### Description of the task
Transcribe the full Emanuele Berrettoni profile, leaving every word, number and line unchanged.

===== Page extract =====

Emanuele Berrettoni

Personal information
- Date of birth: 17 May 1981 (age 43)
- Place of birth: Rome, Italy
- Height: 1.72 m (5 ft 8 in)
- Position(s): Striker

Senior career*
- Years: Team / Apps / (Gls)
- 1998–2001: Lazio / 1 / (0)
- 2001–2003: Perugia / 30 / (0)
- 2004: Catania / 16 / (3)
- 2004: Crotone / 1 / (0)
- 2004: Napoli / 13 / (0)
- 2005: SPAL / 15 / (0)
- 2005: Grosseto / 11 / (0)
- 2006–2009: Bassano Virtus / 111 / (45)
- 2009–2012: Verona / 87 / (13)
- 2012–2014: Bassano Virtus / 68 / (23)
- 2014–2016: Ascoli / 33 / (6)
- 2016–2019: Pordenone / 96 / (18)

International career
- 2001–2002: Italy U-20 / 6 / (1)

= Emanuele Berrettoni =

Italian footballer (born 1981)

Emanuele Berrettoni (born 17 May 1981) is a former Italian football player.

==Club career==
He played 4 seasons (31 games, no goals) in the Serie A for S.S. Lazio and Perugia Calcio.

He played one game in the 2000–01 UEFA Champions League for S.S. Lazio (on 7 November 2000 against Sparta Prague) and scored a goal in the 2002 UEFA Intertoto Cup for Perugia Calcio against VfB Stuttgart.

In June 2009 he was signed by Verona.

From 2012 to 2014 plays in the Bassano Virtus; then he moved to Ascoli with which he was promoted to Serie B. In January 2016 back in the Lega Pro signing for Pordenone.

He retired at the end of the 2018–19 season.

===== Source data =====

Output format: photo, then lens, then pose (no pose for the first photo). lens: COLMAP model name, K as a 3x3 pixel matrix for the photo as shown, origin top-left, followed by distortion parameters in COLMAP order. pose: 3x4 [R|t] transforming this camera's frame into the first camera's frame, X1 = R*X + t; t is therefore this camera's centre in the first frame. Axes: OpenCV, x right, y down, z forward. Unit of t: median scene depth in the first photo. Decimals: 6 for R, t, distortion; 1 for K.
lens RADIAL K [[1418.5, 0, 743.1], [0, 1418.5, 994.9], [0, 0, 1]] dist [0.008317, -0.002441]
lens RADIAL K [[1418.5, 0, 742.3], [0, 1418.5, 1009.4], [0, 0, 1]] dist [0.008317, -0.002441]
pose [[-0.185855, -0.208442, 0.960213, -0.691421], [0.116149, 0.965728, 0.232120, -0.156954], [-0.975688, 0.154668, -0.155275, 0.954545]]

=====

### Exercise result
Emanuele Berrettoni

Personal information
- Date of birth: 17 May 1981 (age 43)
- Place of birth: Rome, Italy
- Height: 1.72 m (5 ft 8 in)
- Position(s): Striker

Senior career*
- Years: Team / Apps / (Gls)
- 1998–2001: Lazio / 1 / (0)
- 2001–2003: Perugia / 30 / (0)
- 2004: Catania / 16 / (3)
- 2004: Crotone / 1 / (0)
- 2004: Napoli / 13 / (0)
- 2005: SPAL / 15 / (0)
- 2005: Grosseto / 11 / (0)
- 2006–2009: Bassano Virtus / 111 / (45)
- 2009–2012: Verona / 87 / (13)
- 2012–2014: Bassano Virtus / 68 / (23)
- 2014–2016: Ascoli / 33 / (6)
- 2016–2019: Pordenone / 96 / (18)

International career
- 2001–2002: Italy U-20 / 6 / (1)

= Emanuele Berrettoni =

Italian footballer (born 1981)

Emanuele Berrettoni (born 17 May 1981) is a former Italian football player.

==Club career==
He played 4 seasons (31 games, no goals) in the Serie A for S.S. Lazio and Perugia Calcio.

He played one game in the 2000–01 UEFA Champions League for S.S. Lazio (on 7 November 2000 against Sparta Prague) and scored a goal in the 2002 UEFA Intertoto Cup for Perugia Calcio against VfB Stuttgart.

In June 2009 he was signed by Verona.

From 2012 to 2014 plays in the Bassano Virtus; then he moved to Ascoli with which he was promoted to Serie B. In January 2016 back in the Lega Pro signing for Pordenone.

He retired at the end of the 2018–19 season.